I deserve a good smack in the face. Something to bring me to my senses.

 

INTERLUDE IN FUR

FIVE YEARS BEFORE

It wasn't working out
. That was clear to him, but he couldn't have said what
it
was exactly. He was still handsome enough to get his way much of the time, and if there was a noticeable erosion in the scope of what he could get away with it wasn't yet all that bad. He believed that he loved his wife—as much as she could reasonably expect, anyway. She wasn't always reasonable, though. She wasn't going to deal well with his plans when he told her about them, and if he weren't such a fundamentally honorable man, he would just disappear without telling her a damn thing.

As he stepped out of the old furrier's shop to the chiming of electric bells he congratulated himself on his courage and decency. The furrier, anticipating that his client might find things unpleasant at home, had offered to let him sleep on the sofa in back. He didn't need to see Iliana at all.

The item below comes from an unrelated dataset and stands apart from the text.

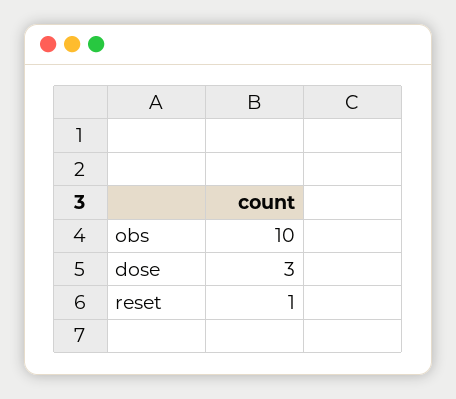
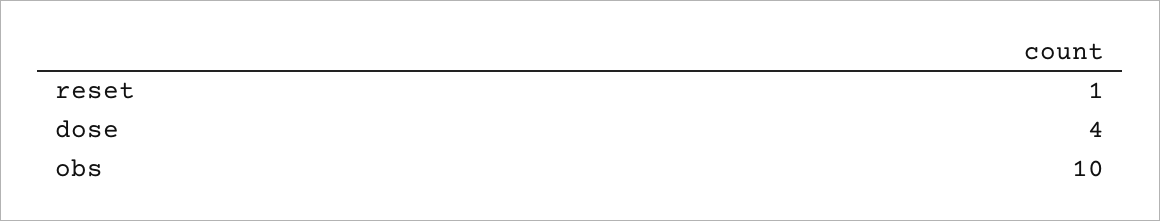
dose: 3 -> 4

He'd just handed most of his savings over, in cash, to the furrier, pressing the bills into the man's wrinkled claw. It was a not entirely human-looking hand, and he'd noticed as well that the furrier's feet were on backward, toes flapping behind him in split shoes when he walked. He'd met a few such people before, in Zinaida's company—her family had connections with them stretching back to their days in the
old country
—and if they made him squeamish, well, he had to concede that they usually knew what they were doing.

Good people,
Zinaida had called these disquieting friends, with the sideways smile she reserved for speaking of them.
True gentry, persons of quality.
In that case he couldn't understand why they were so seedy and had such dubious personal hygiene and always lived in the most wretched corners of the city.
After the revolution they either didn't fit in, or they fit much too well, if you know what I'm saying.
He didn't. Smile and nod and try not to inhale.
Even some of the witches had to emigrate. It was my great-grandparents who helped my godmother Bea get out.
Whatever he was, the furrier was happy enough to pinch the stack of hundreds between his streaked brown nails, to curl one talon in a repetitive, scratching caress. Roland Lowenstein winced and reminded himself that money would be no use to him in his new life.

The cash was a deposit on services not yet rendered; it would pay for the preparations, for the well-oiled, supple, and glossy hide, for the
very special
thread that would be used to stitch it shut. For that kind of money he expected a luxuriant coat and sharp, pearlescent claws, clean fangs, and a healthy, lolling tongue.